The project aims to strengthen the climate and ecosystem resilience of the semi-natural walnut-fruit forests of the Arslanbob region in the Kyrgyz Republic; thereby addressing severe forest degradation, supporting sustainable forest-pasture management, and safeguarding the livelihoods of dependent rural communities. In collaboration with the Asian Development Bank (ADB) and under the "Conservation and Afforestation for Resilient Ecosystem (CARE)" project, FutureWater conducted a comprehensive Climate Risk and Adaptation (CRA) assessment to evaluate the vulnerability of this unique forest system to a changing climate. The assessment characterizes historic and future climate conditions, identifies the key hazards facing the landscape, and recommends adaptation measures to reduce exposure and vulnerability while quantifying the greenhouse gas mitigation potential of the proposed interventions.

Home to the world’s largest semi-natural walnut-fruit forest, the Arslanbob region in Jalal-Abad province has lost roughly half of its forest cover between 1990 and 2018, with forest extent declining from over 100,000 hectares to around 45,000 hectares. Unsustainable pasture use, overgrazing, forest encroachment, and weak enforcement of land-use regulations have constrained natural regeneration. At the same time, climate change is intensifying ecological stress: temperatures in the Kyrgyz Republic have risen by 1.3°C over the past four decades and are projected to climb further, bringing late frosts that affect walnut yields, drying springs, declining snowpack and groundwater recharge, more frequent pest outbreaks and wildfires, and heightened landslide and erosion hazards. Beyond their economic value, these forests regulate water flows to the downstream Ferghana valley, stabilize slopes, and reduce the risk of floods, landslides, and mudflows.

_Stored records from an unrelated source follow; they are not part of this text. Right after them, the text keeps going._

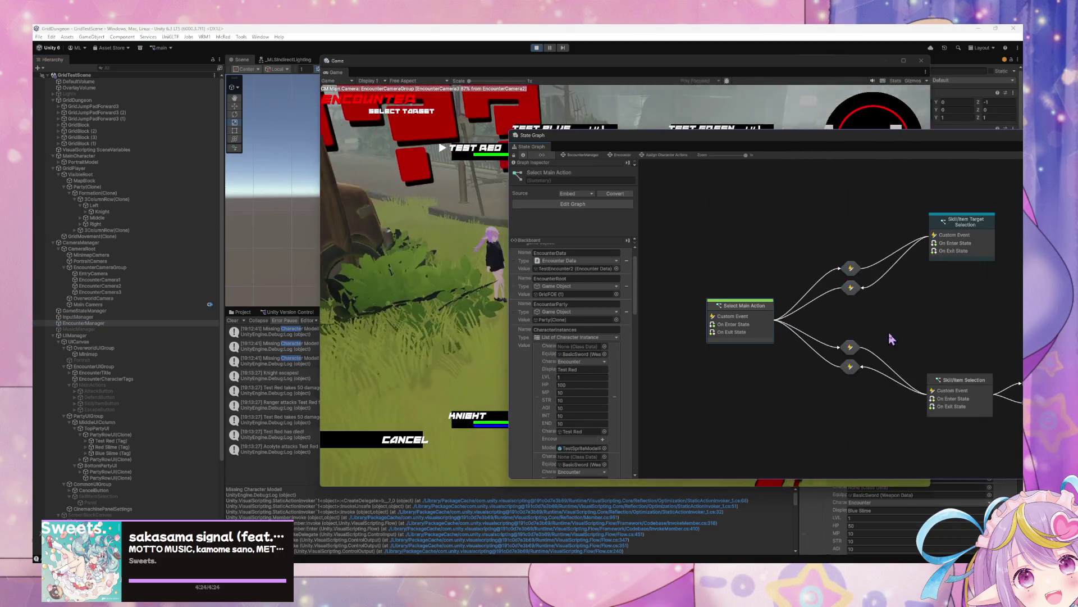
double_click(731, 326)
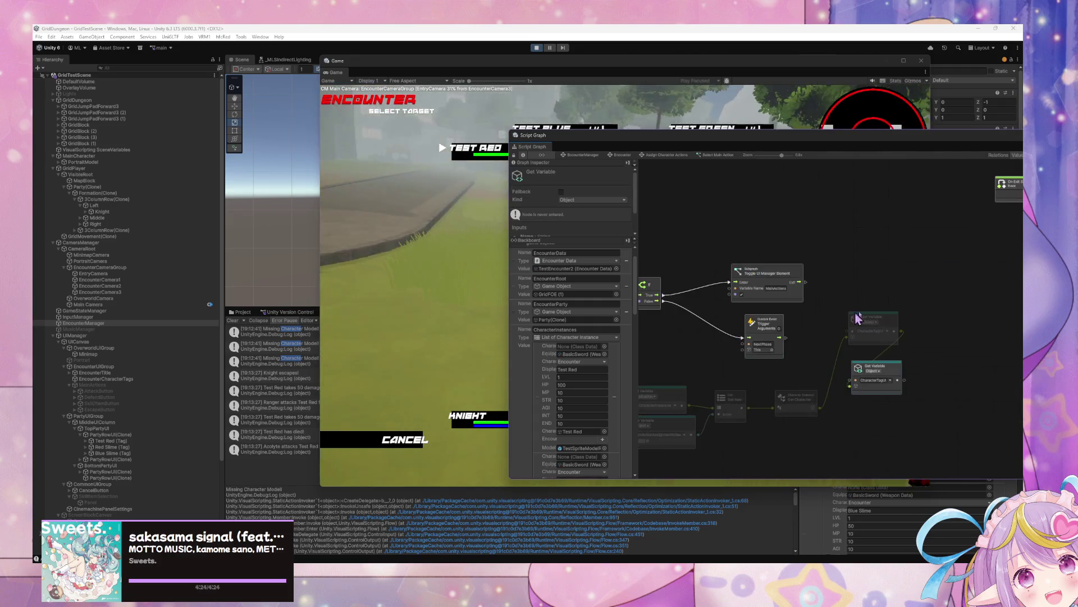
- Rename the duplicate Get Variable to CurrentCharacterIndicator and feed the tag object into it
click(893, 312)
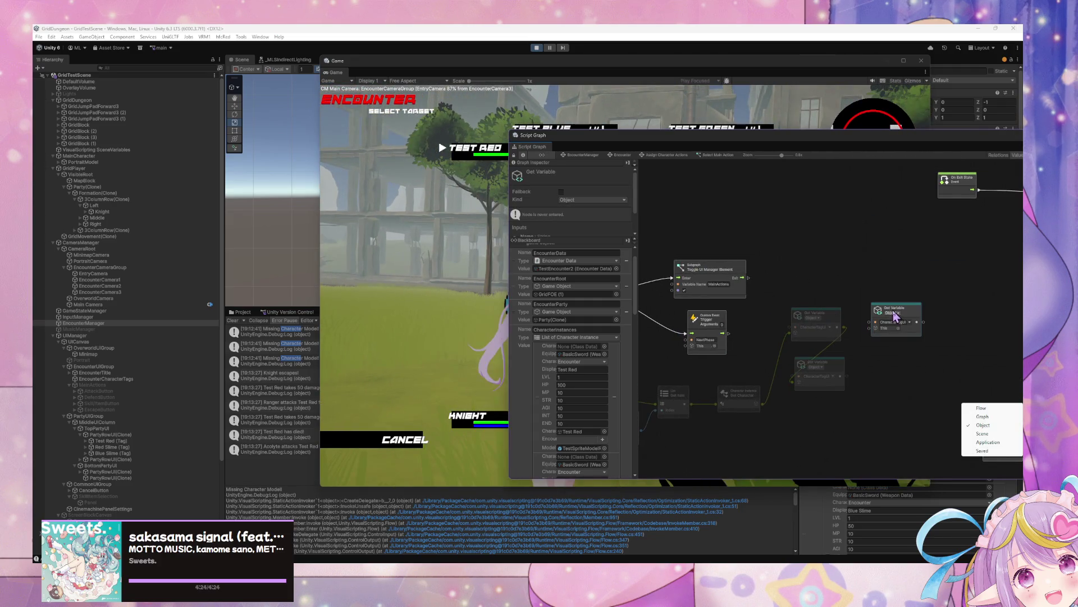
click(908, 328)
click(921, 325)
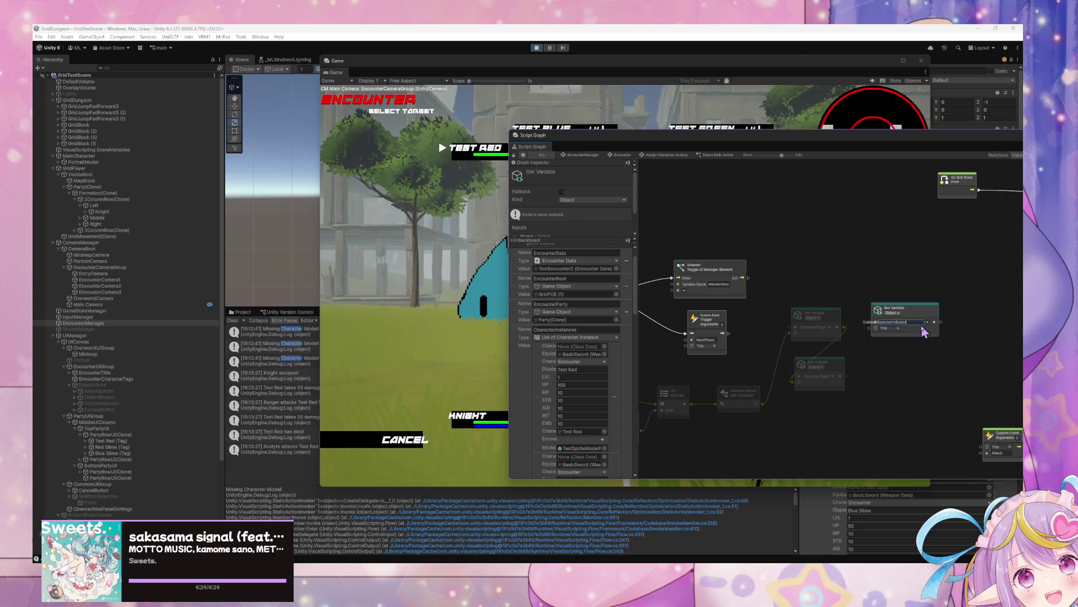
drag(918, 333, 894, 385)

With support from ADB, the CARE project promotes Nature-based Solutions including reforestation, sustainable pasture management, adaptive agroforestry, and integrated forest-pasture governance, supported by digital monitoring and community engagement. To ensure these interventions are designed to withstand future climate conditions, FutureWater conducted a detailed climate risk and adaptation assessment which included:

  1. An analysis of historic climate and CMIP6-based future climate projections for Jalal-Abad province, including trends in temperature, precipitation, seasonality, and climate extremes under SSP2-4.5 and SSP5-8.5
  2. A climate risk assessment combining hazard, exposure, and vulnerability information to evaluate the project’s risk from floods, droughts, heatwaves, wildfires, landslides, and mudflows
  3. A set of targeted adaptation options, such as diversification of species composition, climate-informed regeneration zoning, soil organic carbon enhancement, water harvesting, and dynamic grazing plans
  4. An estimate of the greenhouse gas mitigation potential of forest regeneration and improved pastureland management.